Exercise text>
___
Latest revision as of 10:37, 28 July 2017

Contact Info

Nikolai Slavov



I received my undergraduate education from MIT in 2004. Then, I pursued doctoral research in the Botstein laboratory at Princeton University, aiming to understand how cells coordinate their growth, gene expression, and metabolism. During my postdoctoral research in the van Oudenaarden laboratory at MIT, I characterized trade-offs of aerobic glycolysis (also known as Warburg effect). Subsequently, I obtained direct evidence for differential stoichiometry among core ribosomal proteins in unperturbed wild-type cells. These results suggest that specialized ribosomes regulate protein synthesis. This new regularly layer is a research focus of my laboratory at Northeastern University. Another focus is the development of quantitative mass-spectrometry methods for single cell proteomics and metabolomics.
___
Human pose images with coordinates
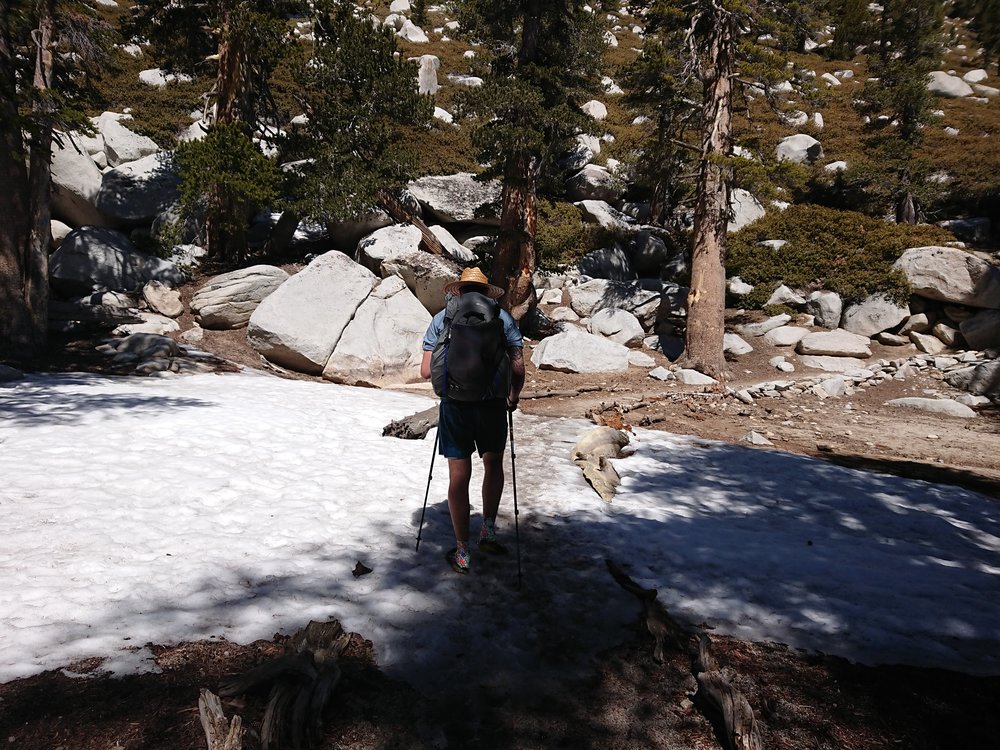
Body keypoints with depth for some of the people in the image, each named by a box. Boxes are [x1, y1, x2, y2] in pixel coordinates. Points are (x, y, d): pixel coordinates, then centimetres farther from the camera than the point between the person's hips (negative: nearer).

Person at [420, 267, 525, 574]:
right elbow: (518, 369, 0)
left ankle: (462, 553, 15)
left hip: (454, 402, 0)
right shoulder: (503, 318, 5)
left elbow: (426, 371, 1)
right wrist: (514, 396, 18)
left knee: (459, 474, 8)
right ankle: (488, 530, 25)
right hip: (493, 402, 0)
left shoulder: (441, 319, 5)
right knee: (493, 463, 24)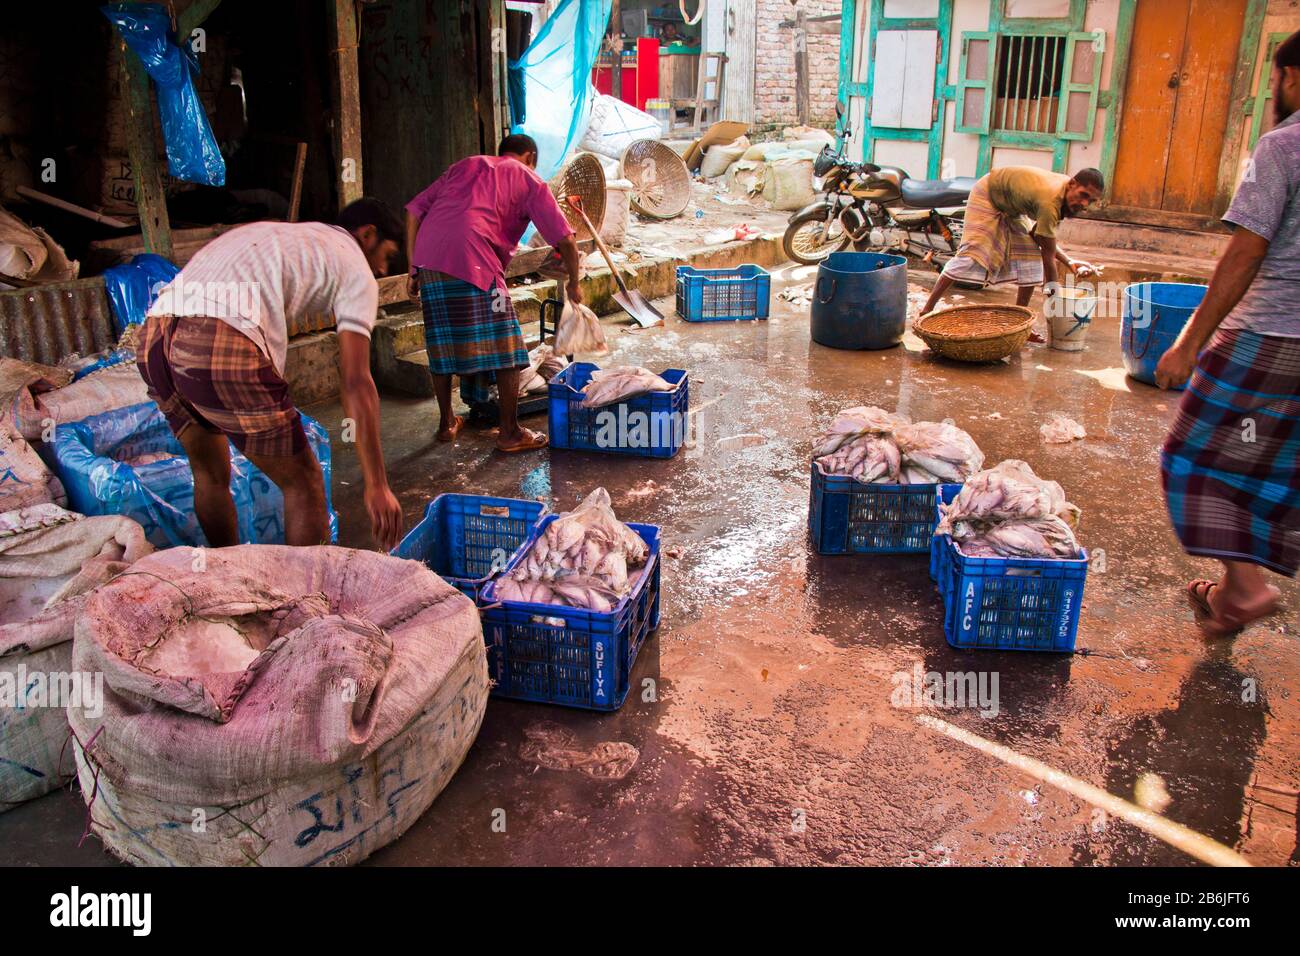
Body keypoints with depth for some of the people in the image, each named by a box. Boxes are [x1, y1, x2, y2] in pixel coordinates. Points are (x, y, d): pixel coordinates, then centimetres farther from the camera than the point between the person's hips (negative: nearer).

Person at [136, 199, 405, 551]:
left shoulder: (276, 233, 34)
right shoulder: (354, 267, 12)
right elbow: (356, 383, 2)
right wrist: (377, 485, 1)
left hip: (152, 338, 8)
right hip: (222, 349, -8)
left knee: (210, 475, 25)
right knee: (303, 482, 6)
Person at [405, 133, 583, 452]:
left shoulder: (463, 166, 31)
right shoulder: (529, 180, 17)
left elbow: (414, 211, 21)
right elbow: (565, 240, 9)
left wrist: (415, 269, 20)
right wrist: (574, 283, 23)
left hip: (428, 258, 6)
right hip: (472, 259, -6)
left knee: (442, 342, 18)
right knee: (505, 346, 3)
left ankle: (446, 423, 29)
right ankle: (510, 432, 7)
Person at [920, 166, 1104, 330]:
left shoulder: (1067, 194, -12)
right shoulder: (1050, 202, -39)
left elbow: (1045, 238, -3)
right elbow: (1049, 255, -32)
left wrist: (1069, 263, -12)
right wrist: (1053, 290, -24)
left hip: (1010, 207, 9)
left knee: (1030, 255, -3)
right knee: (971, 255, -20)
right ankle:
___
What is required>
According to the biography, in which laboratory did Nikolai Slavov do his doctoral research? You won't need the lines for this.

Answer section>
The Botstein laboratory at Princeton University.